Data —

<<<<

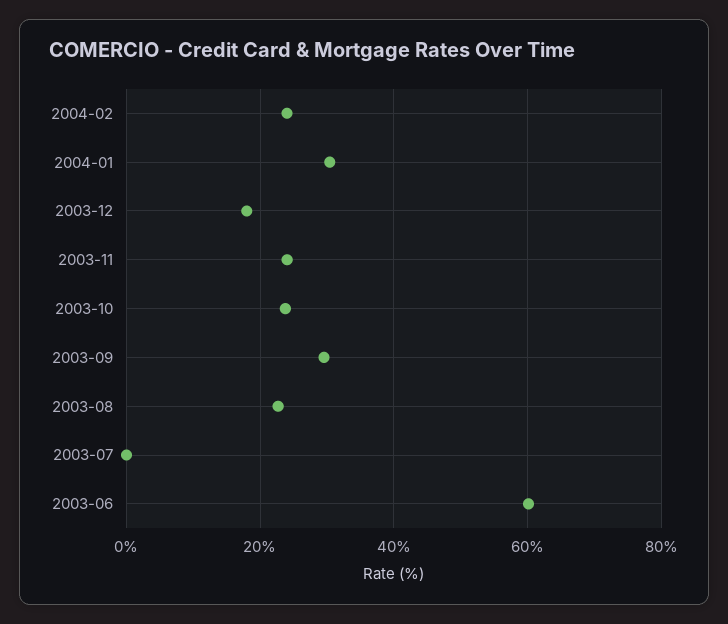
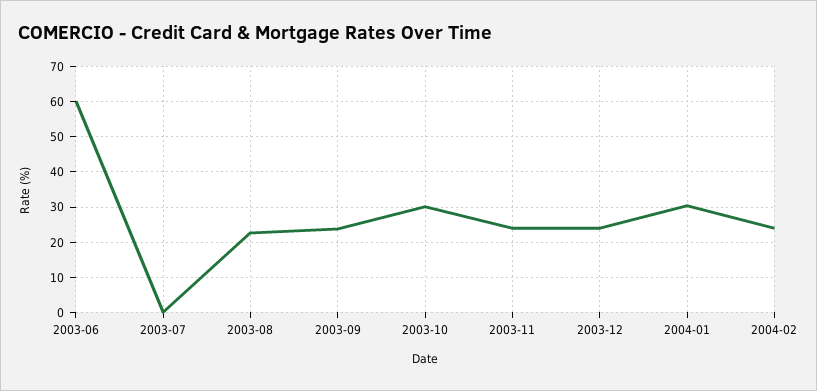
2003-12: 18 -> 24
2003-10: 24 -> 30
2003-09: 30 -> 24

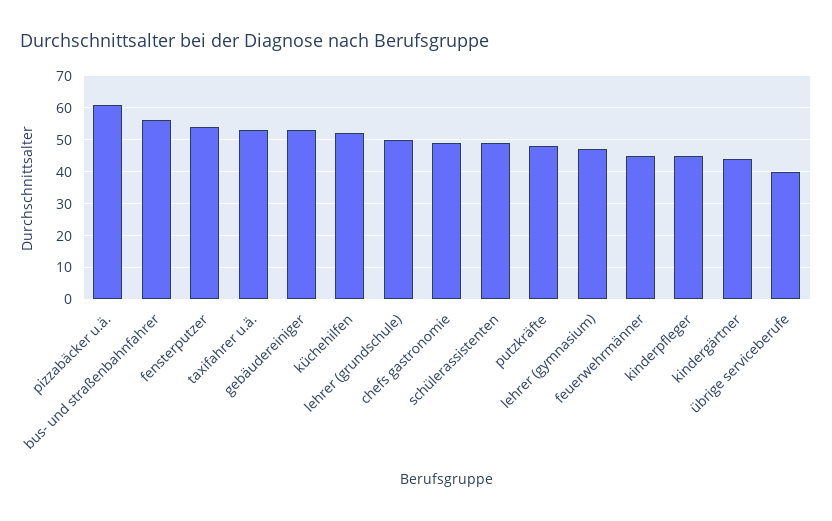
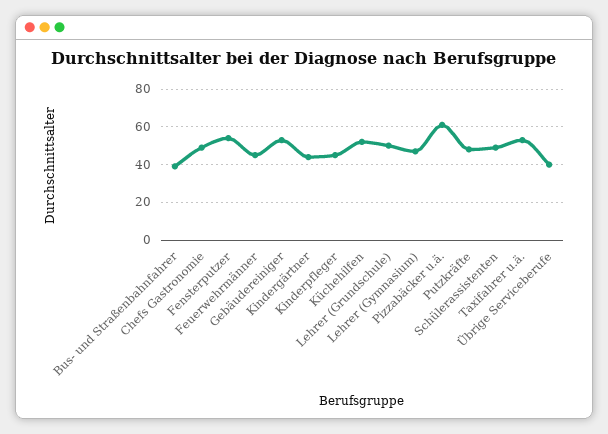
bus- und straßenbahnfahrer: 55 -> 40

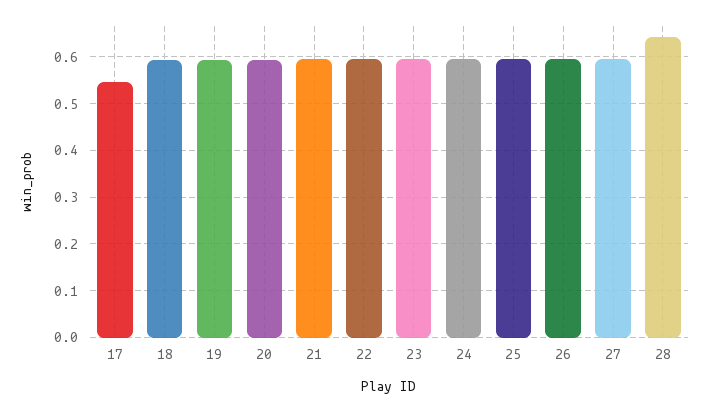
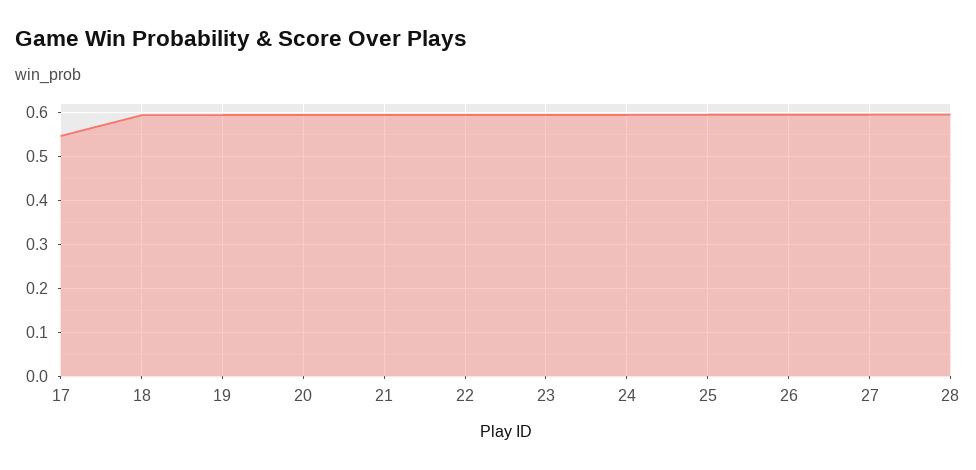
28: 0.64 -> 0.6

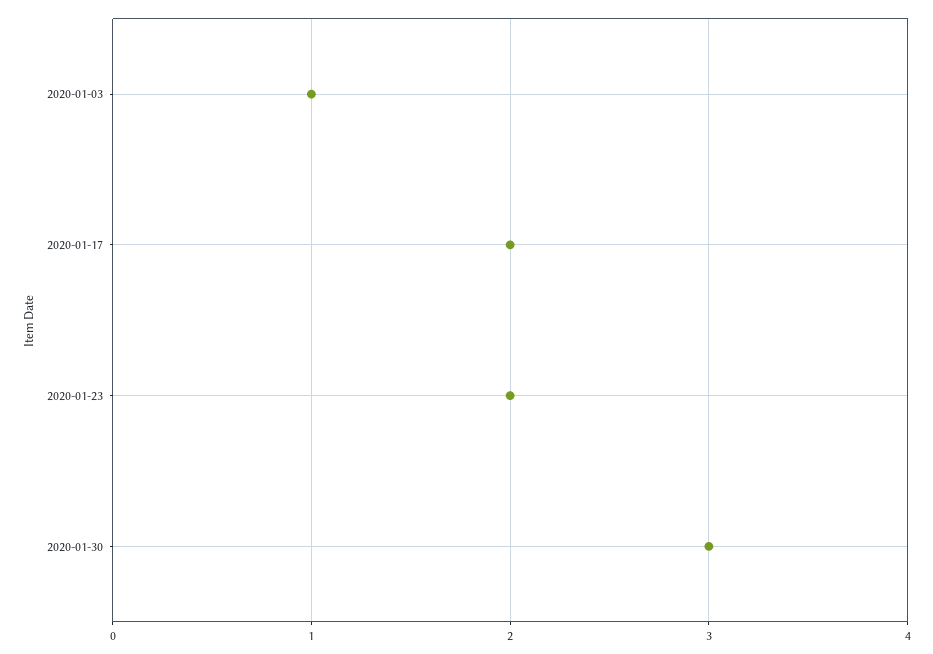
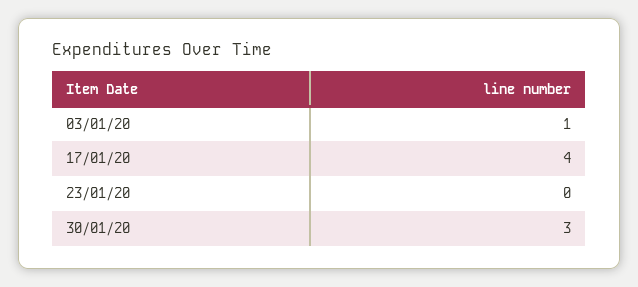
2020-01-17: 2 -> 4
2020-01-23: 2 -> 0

>>>>

A faithful copy of the records above, without images, is what to give back.

Task output —
2003-12: 18 -> 24
2003-10: 24 -> 30
2003-09: 30 -> 24

bus- und straßenbahnfahrer: 55 -> 40

28: 0.64 -> 0.6

2020-01-17: 2 -> 4
2020-01-23: 2 -> 0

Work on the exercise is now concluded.